-- Task --
Copy out, from the entries below, each line holding the string "scroll".
[Opening Data for the task section]
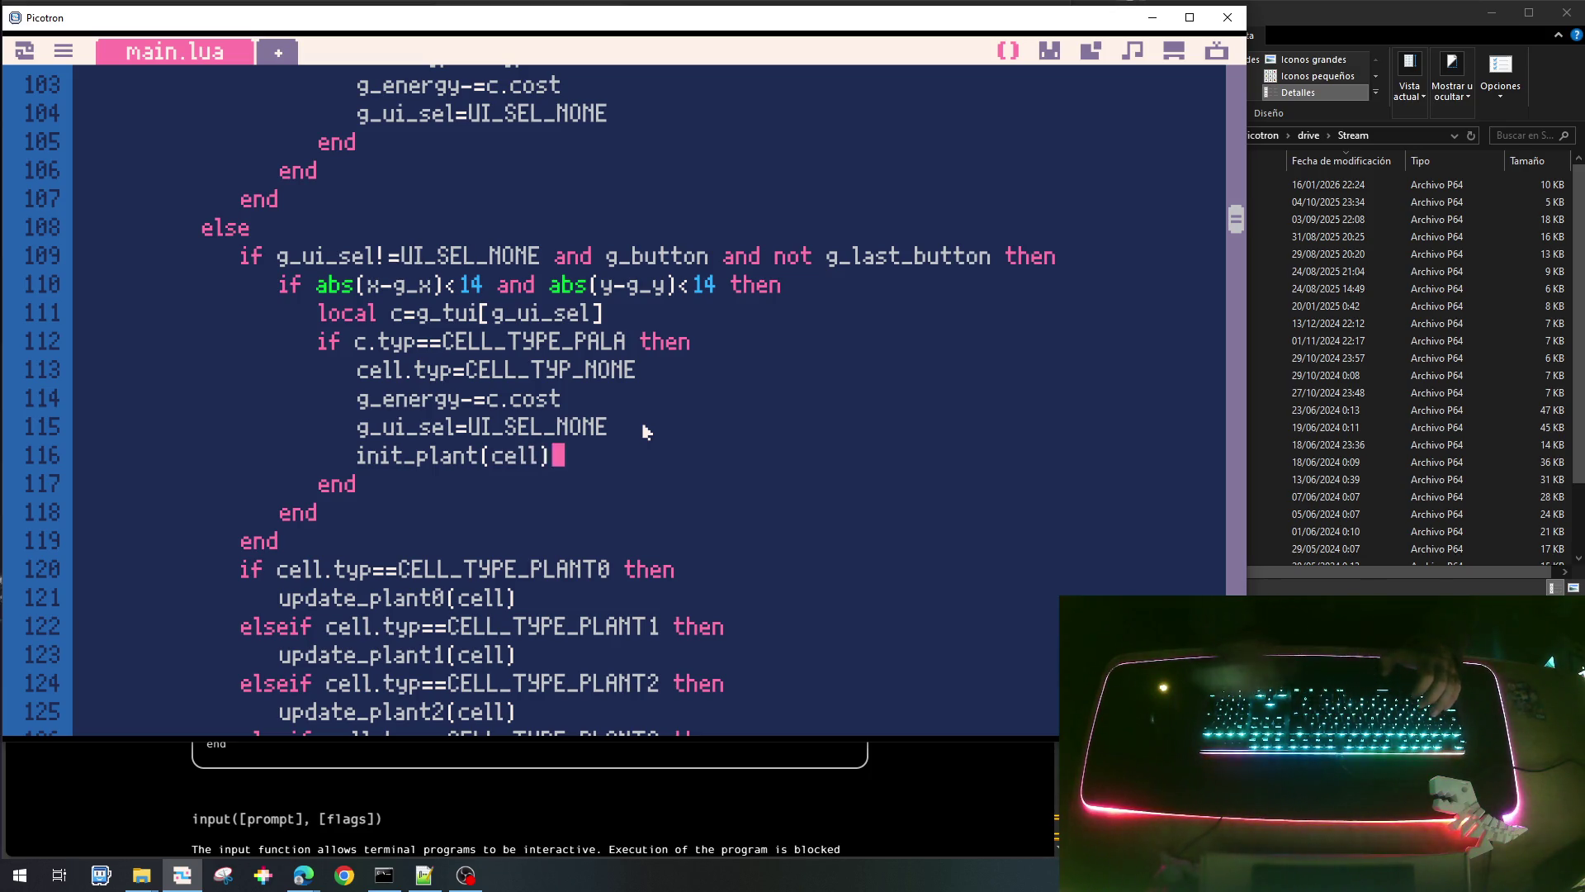
Add the missing then to the CELL_TYPE_PLANT0 check on line 160.
{"action": "scroll", "coordinate": [645, 430], "scroll_direction": "down", "scroll_amount": 10}
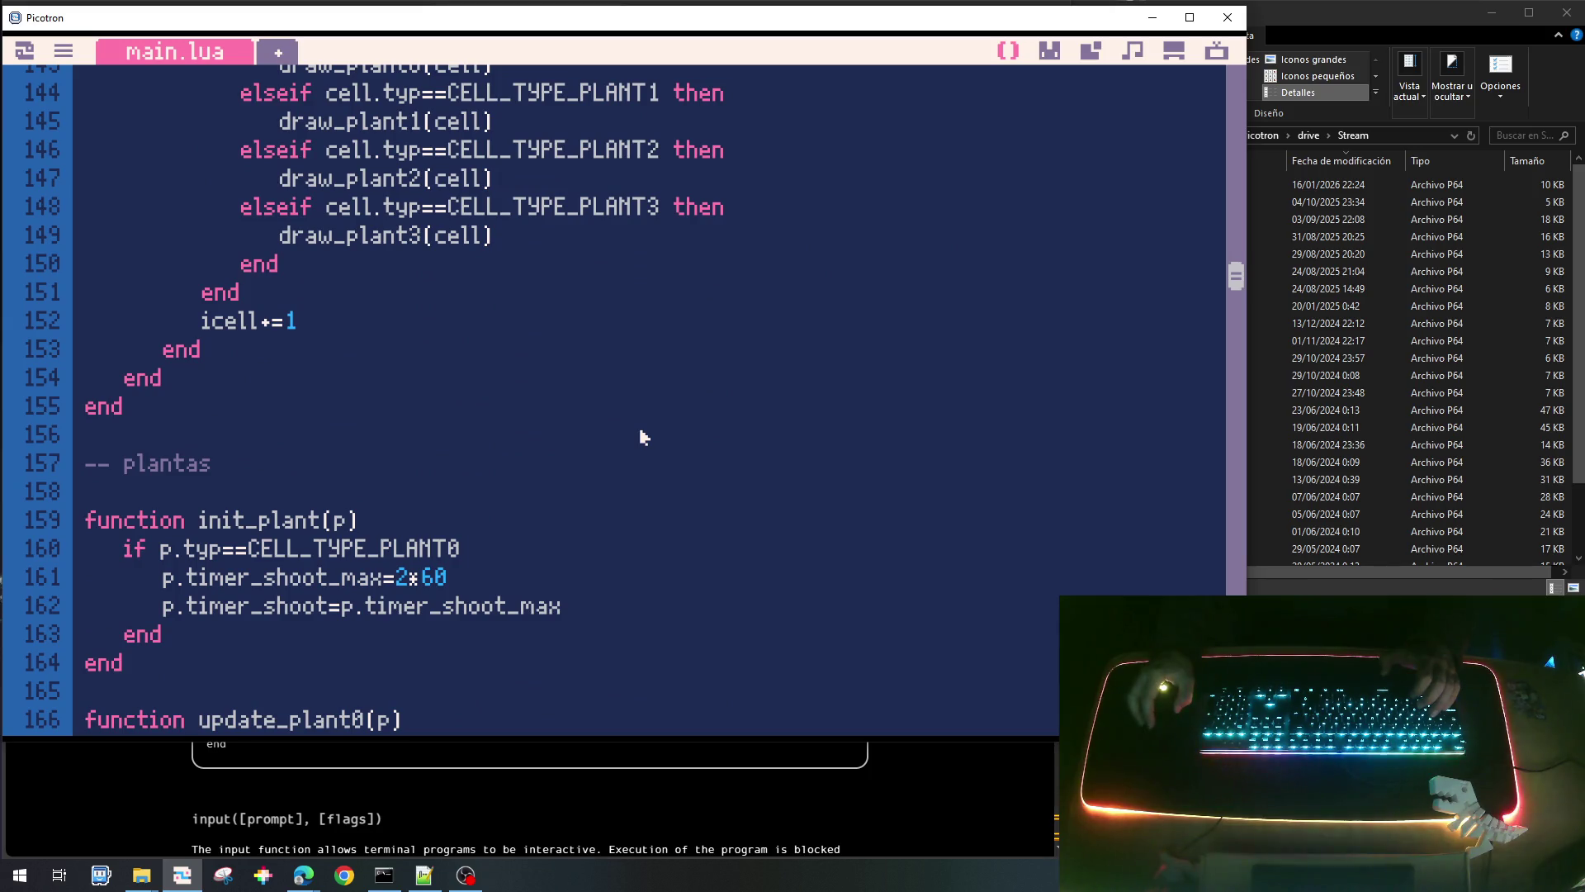
{"action": "left_click", "coordinate": [501, 548]}
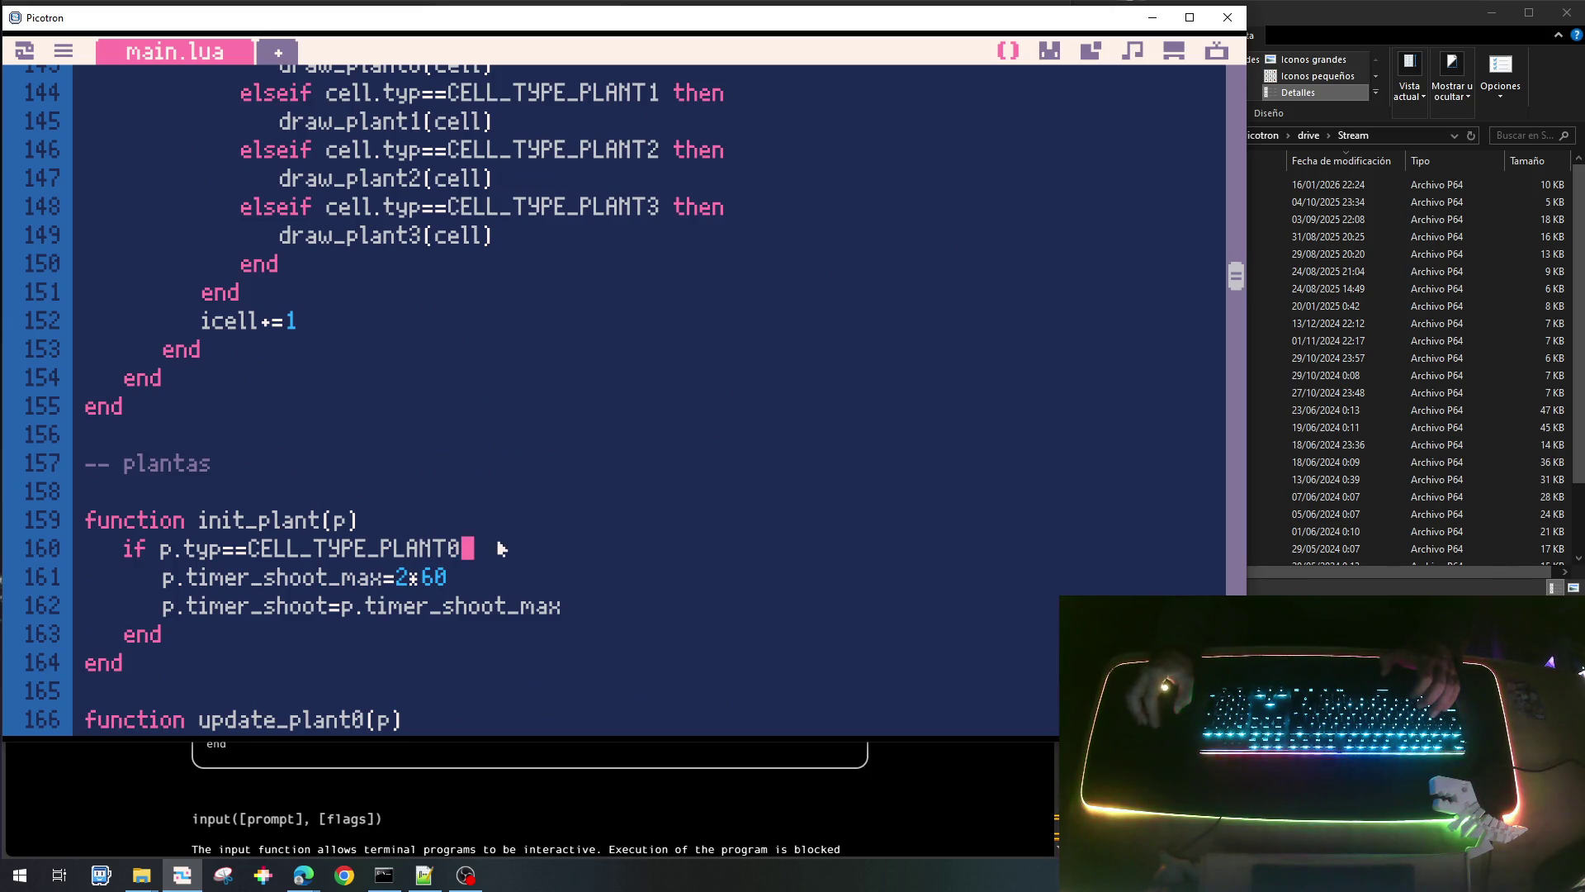
{"action": "type", "text": "then"}
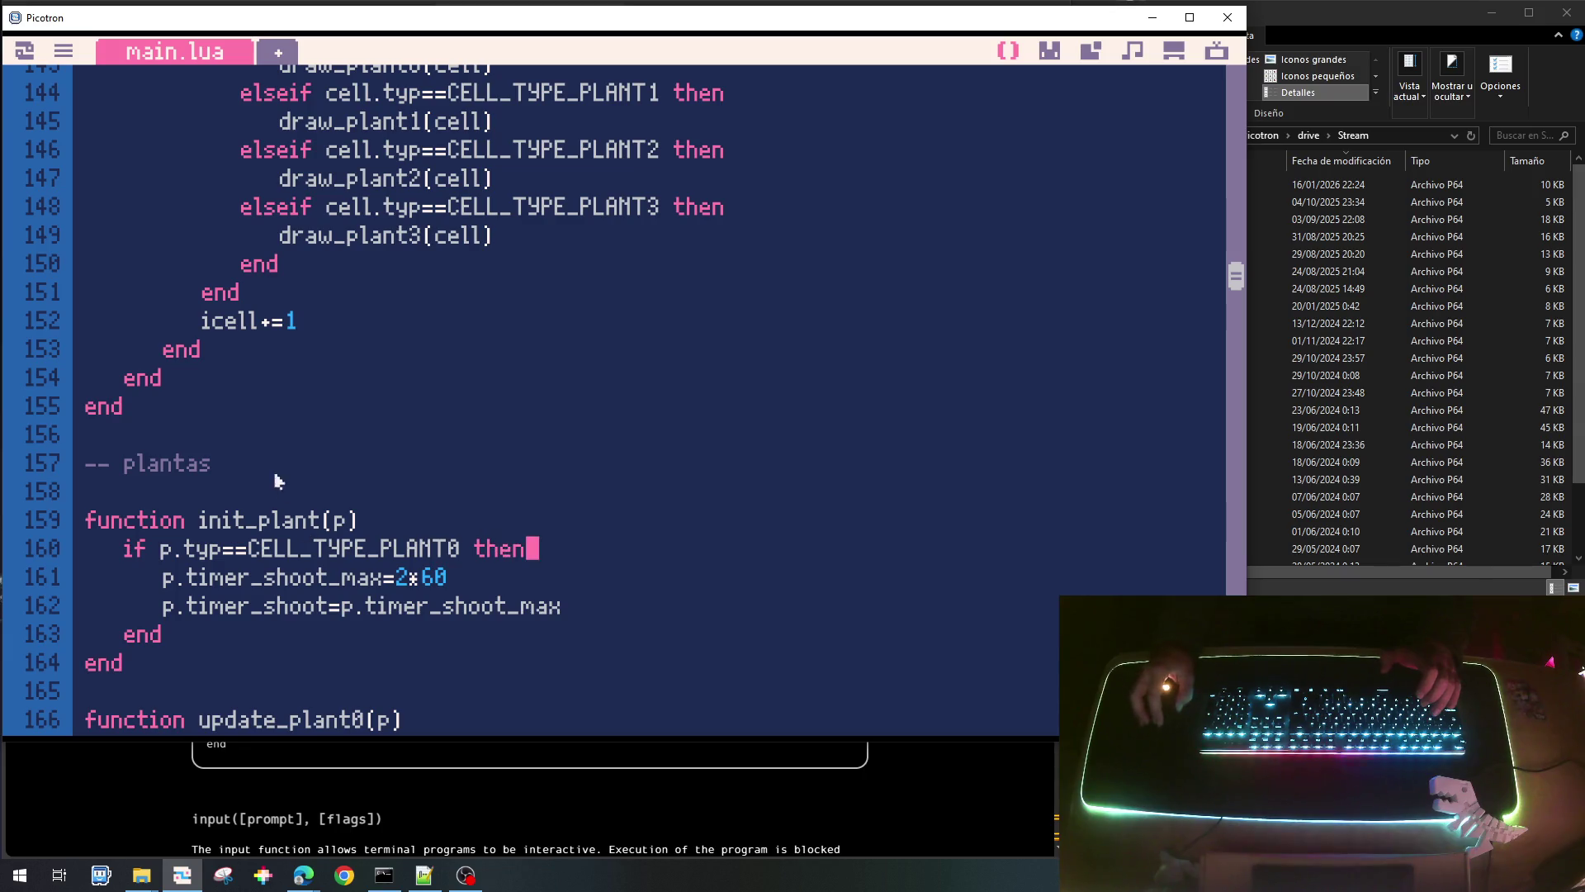
{"action": "scroll", "coordinate": [524, 537], "scroll_direction": "up", "scroll_amount": 6}
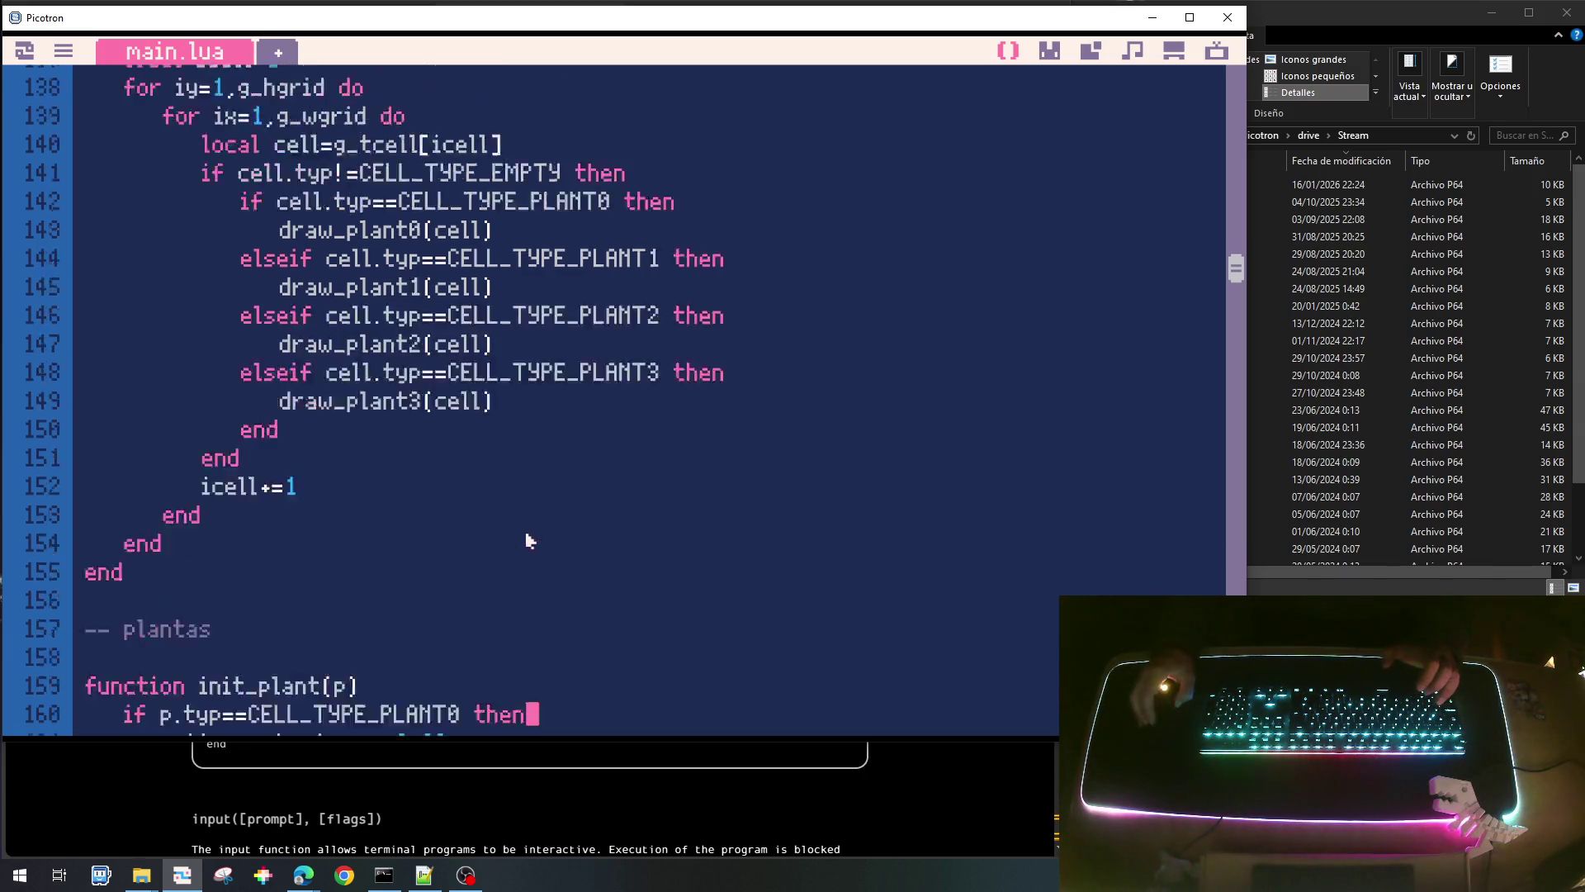
{"action": "scroll", "coordinate": [544, 559], "scroll_direction": "up", "scroll_amount": 6}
[Closing Data for the task section]
-- Answer to this task --
{"action": "scroll", "coordinate": [645, 430], "scroll_direction": "down", "scroll_amount": 10}
{"action": "scroll", "coordinate": [524, 537], "scroll_direction": "up", "scroll_amount": 6}
{"action": "scroll", "coordinate": [544, 559], "scroll_direction": "up", "scroll_amount": 6}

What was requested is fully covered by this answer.